Dataset entries
================

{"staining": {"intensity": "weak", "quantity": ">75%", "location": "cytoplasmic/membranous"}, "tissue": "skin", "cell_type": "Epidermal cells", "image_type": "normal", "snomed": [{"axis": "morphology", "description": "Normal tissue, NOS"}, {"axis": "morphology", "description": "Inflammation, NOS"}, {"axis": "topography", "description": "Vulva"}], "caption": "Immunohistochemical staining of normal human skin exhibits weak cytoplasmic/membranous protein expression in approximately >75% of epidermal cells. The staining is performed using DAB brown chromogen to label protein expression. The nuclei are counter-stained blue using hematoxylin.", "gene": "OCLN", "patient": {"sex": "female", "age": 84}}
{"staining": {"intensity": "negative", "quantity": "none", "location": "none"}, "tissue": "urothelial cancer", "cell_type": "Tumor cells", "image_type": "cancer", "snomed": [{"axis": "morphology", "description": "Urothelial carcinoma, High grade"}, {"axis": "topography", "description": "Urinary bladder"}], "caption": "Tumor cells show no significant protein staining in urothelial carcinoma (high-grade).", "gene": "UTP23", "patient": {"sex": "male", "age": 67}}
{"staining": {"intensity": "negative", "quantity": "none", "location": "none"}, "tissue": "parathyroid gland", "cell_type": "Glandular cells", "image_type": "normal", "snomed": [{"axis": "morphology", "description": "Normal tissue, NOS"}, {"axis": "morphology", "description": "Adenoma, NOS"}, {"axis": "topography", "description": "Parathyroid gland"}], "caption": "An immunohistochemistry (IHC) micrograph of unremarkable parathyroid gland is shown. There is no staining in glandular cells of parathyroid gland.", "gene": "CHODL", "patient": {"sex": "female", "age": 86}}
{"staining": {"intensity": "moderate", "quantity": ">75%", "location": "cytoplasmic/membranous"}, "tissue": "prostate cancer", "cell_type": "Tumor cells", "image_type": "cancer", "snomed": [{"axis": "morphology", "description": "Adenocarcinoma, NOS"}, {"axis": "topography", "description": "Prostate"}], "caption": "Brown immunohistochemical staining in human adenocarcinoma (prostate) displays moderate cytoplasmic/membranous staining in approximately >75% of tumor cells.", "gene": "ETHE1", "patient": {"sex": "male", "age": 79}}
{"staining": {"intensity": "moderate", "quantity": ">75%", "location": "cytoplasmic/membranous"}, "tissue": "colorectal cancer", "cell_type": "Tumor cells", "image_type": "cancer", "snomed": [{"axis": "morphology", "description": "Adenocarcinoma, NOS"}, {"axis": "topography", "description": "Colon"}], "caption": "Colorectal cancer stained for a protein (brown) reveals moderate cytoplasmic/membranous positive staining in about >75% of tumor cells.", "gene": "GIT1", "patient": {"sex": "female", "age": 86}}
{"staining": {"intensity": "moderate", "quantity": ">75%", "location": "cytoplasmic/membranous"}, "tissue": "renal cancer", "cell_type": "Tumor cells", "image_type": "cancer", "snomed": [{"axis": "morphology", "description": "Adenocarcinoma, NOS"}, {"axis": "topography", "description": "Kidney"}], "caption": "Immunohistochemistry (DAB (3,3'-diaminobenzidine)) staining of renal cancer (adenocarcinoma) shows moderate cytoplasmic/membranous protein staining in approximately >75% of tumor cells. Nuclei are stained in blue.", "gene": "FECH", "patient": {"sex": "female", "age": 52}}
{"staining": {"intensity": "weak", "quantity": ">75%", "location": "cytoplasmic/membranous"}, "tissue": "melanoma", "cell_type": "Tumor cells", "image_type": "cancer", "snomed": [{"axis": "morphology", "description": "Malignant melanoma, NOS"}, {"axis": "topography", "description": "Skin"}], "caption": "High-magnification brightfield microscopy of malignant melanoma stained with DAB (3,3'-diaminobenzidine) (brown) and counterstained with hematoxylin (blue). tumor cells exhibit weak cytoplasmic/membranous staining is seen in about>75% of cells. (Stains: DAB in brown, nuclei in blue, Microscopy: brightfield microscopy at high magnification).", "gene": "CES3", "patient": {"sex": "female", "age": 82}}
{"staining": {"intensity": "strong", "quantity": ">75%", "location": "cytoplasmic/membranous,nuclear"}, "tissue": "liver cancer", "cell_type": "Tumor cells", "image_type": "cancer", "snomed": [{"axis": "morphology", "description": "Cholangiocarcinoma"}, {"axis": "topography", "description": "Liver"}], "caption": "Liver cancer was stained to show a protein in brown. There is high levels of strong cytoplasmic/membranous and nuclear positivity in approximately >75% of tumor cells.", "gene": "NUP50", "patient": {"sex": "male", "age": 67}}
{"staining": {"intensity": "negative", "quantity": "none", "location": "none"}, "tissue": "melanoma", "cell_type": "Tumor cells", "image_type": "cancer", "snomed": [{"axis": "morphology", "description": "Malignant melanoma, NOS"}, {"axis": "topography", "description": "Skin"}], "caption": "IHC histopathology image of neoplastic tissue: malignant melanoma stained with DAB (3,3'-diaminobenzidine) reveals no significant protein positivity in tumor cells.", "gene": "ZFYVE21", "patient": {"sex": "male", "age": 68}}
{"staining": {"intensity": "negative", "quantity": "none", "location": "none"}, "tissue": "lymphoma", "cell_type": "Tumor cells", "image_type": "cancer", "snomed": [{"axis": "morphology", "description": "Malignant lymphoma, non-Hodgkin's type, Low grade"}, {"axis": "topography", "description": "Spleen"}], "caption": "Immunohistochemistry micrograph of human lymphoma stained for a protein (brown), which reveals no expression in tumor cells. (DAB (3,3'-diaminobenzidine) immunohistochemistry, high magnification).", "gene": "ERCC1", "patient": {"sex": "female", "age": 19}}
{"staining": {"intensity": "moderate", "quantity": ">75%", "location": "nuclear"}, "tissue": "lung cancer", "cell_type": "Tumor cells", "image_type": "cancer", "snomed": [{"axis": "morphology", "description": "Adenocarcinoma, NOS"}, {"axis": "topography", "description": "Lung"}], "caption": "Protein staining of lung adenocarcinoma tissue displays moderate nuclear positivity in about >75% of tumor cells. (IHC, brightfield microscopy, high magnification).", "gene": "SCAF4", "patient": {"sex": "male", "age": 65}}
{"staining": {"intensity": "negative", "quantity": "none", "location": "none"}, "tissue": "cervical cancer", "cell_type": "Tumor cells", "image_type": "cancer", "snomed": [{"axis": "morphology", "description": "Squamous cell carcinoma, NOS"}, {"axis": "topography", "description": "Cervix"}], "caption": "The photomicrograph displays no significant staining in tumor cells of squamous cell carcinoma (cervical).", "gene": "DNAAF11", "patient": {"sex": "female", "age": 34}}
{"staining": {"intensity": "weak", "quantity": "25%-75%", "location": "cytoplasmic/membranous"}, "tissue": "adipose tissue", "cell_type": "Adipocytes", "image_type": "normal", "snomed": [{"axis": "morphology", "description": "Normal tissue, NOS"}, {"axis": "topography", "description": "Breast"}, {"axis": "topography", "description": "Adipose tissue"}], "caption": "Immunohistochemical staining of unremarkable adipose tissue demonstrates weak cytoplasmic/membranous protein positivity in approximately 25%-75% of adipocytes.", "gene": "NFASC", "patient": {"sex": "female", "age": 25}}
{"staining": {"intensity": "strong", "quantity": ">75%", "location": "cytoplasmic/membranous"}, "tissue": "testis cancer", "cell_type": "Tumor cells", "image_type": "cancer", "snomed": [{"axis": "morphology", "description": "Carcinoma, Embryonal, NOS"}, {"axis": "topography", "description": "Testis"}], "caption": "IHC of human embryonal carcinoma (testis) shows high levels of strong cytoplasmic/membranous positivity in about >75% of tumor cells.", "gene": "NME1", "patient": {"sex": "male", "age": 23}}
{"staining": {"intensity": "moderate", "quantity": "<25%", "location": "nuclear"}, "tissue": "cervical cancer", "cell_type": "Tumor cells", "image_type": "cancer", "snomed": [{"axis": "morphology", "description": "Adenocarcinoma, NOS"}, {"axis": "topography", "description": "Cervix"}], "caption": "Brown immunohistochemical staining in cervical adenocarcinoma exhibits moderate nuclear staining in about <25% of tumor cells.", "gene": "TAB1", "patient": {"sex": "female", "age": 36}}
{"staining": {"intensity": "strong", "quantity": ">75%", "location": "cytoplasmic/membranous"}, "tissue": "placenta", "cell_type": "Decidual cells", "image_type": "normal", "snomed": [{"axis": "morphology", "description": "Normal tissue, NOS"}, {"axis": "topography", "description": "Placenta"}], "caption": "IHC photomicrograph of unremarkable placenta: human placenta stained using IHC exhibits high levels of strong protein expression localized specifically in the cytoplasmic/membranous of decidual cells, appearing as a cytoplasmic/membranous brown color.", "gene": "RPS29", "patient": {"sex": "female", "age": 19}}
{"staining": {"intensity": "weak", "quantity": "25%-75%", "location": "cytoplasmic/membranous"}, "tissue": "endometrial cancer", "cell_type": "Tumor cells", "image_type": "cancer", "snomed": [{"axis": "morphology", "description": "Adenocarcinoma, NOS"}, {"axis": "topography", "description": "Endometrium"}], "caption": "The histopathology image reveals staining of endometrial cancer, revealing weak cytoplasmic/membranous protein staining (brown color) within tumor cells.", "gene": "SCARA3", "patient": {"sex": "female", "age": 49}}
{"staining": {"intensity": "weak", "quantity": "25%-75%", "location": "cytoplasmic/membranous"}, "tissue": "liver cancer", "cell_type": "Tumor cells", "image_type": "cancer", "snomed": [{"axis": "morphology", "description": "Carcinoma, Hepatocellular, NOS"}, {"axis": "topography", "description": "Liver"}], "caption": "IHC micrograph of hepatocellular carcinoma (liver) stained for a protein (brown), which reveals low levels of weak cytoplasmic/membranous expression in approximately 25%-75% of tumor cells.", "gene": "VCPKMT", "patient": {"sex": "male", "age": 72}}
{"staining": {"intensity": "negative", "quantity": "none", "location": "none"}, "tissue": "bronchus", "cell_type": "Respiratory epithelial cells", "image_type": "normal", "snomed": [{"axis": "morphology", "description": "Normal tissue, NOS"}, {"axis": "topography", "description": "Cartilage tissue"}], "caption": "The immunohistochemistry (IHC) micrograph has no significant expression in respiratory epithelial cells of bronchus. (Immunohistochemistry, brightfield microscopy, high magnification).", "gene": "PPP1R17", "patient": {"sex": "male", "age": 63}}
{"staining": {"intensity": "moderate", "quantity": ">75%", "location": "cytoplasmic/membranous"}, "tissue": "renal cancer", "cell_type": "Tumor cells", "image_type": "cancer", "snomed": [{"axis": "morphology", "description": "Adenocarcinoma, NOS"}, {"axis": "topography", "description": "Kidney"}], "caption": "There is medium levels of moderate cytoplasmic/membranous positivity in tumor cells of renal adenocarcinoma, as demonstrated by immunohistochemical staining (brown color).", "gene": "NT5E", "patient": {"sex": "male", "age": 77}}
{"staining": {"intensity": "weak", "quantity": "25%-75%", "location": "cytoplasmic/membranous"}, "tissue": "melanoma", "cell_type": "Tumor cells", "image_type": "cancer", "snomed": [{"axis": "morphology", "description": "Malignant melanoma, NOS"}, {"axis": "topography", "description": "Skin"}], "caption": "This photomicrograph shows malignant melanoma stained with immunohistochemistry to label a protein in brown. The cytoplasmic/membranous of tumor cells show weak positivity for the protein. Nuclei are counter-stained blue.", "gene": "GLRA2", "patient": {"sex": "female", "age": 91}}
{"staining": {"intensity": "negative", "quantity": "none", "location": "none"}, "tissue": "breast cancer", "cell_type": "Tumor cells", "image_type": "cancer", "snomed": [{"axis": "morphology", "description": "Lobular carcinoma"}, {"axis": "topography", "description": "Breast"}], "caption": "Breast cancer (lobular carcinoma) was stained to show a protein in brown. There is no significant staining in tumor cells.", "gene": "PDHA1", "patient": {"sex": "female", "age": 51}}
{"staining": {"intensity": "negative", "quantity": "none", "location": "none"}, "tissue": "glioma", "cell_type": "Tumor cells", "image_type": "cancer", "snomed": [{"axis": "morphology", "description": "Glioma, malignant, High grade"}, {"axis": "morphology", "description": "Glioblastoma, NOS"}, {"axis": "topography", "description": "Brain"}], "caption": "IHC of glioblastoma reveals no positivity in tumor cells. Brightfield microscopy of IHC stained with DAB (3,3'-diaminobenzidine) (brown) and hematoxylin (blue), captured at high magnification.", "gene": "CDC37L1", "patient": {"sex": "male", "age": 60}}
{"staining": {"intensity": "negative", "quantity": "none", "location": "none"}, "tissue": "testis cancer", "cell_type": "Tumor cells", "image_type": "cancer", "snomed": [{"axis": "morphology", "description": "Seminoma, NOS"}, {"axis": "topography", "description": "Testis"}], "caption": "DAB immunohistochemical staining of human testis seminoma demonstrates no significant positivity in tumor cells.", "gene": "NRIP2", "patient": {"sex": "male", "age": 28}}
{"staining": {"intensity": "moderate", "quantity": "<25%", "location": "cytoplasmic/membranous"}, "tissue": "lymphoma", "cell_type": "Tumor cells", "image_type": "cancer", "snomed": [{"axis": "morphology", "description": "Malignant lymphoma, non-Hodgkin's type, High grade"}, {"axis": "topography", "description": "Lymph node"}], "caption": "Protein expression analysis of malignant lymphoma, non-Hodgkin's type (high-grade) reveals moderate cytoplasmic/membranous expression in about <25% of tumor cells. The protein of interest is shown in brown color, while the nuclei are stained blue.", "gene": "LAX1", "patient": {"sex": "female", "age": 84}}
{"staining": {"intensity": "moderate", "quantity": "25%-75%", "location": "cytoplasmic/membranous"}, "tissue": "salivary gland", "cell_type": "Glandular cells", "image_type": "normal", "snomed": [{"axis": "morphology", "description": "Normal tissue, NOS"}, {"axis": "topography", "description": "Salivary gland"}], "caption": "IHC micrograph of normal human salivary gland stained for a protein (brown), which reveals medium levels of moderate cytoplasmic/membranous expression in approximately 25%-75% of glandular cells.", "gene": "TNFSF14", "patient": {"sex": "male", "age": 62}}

================

### Your task
Wherever the line holding "micrograph of hepatocellular" falls in the entries above, copy exactly from it through the line holding "(IHC) micrograph has", inclusive, and add nothing.

### Reply to the task
{"staining": {"intensity": "weak", "quantity": "25%-75%", "location": "cytoplasmic/membranous"}, "tissue": "liver cancer", "cell_type": "Tumor cells", "image_type": "cancer", "snomed": [{"axis": "morphology", "description": "Carcinoma, Hepatocellular, NOS"}, {"axis": "topography", "description": "Liver"}], "caption": "IHC micrograph of hepatocellular carcinoma (liver) stained for a protein (brown), which reveals low levels of weak cytoplasmic/membranous expression in approximately 25%-75% of tumor cells.", "gene": "VCPKMT", "patient": {"sex": "male", "age": 72}}
{"staining": {"intensity": "negative", "quantity": "none", "location": "none"}, "tissue": "bronchus", "cell_type": "Respiratory epithelial cells", "image_type": "normal", "snomed": [{"axis": "morphology", "description": "Normal tissue, NOS"}, {"axis": "topography", "description": "Cartilage tissue"}], "caption": "The immunohistochemistry (IHC) micrograph has no significant expression in respiratory epithelial cells of bronchus. (Immunohistochemistry, brightfield microscopy, high magnification).", "gene": "PPP1R17", "patient": {"sex": "male", "age": 63}}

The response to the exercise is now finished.